Exercise input below:

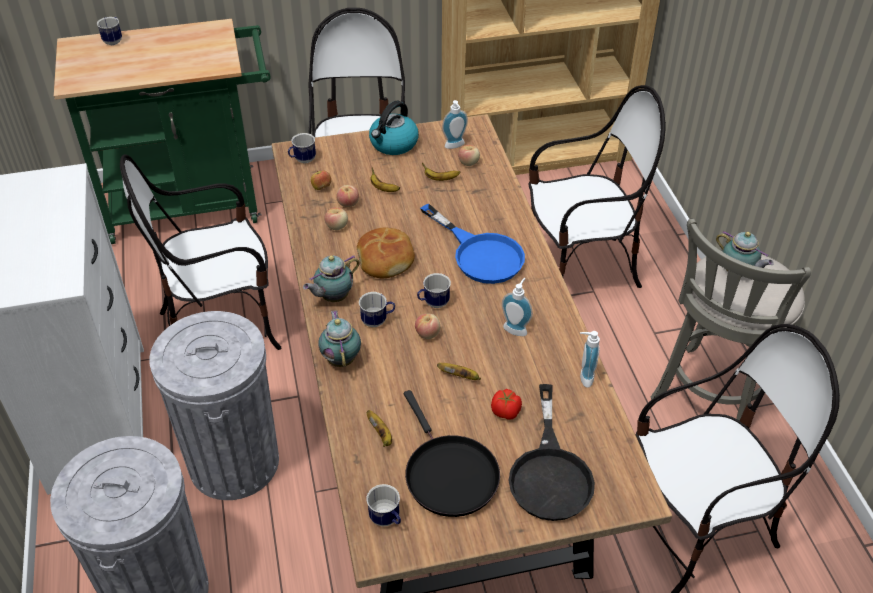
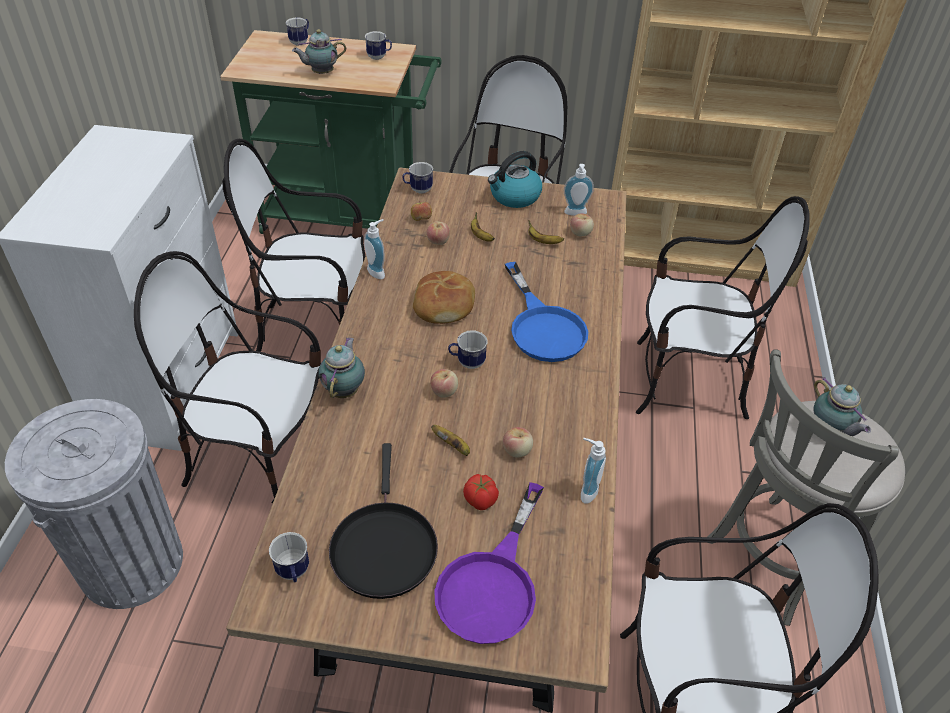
camera: 20 degrees right, 0 degrees up
grey trash can [149,311,279,500] -> chair [134,251,321,504]
teapot [303,255,360,302] -> teapot moved to [292,29,346,74]
apple [324,207,348,230] -> apple moved to [503,427,533,458]
mug [359,292,395,327] -> mug moved to [365,31,392,60]
banana [367,410,392,447] -> none
soap dispenser [502,278,533,336] -> soap dispenser moved to [364,219,385,279]
black frying pan [508,384,595,521] -> purple frying pan [434,482,544,644]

End of Exercise input.

Problem description:
What should be set down is every line from the opening of the records through the line that contains "apple [324,207,348,230] ->", exactly, with pictures left out.

Response area:
camera: 20 degrees right, 0 degrees up
grey trash can [149,311,279,500] -> chair [134,251,321,504]
teapot [303,255,360,302] -> teapot moved to [292,29,346,74]
apple [324,207,348,230] -> apple moved to [503,427,533,458]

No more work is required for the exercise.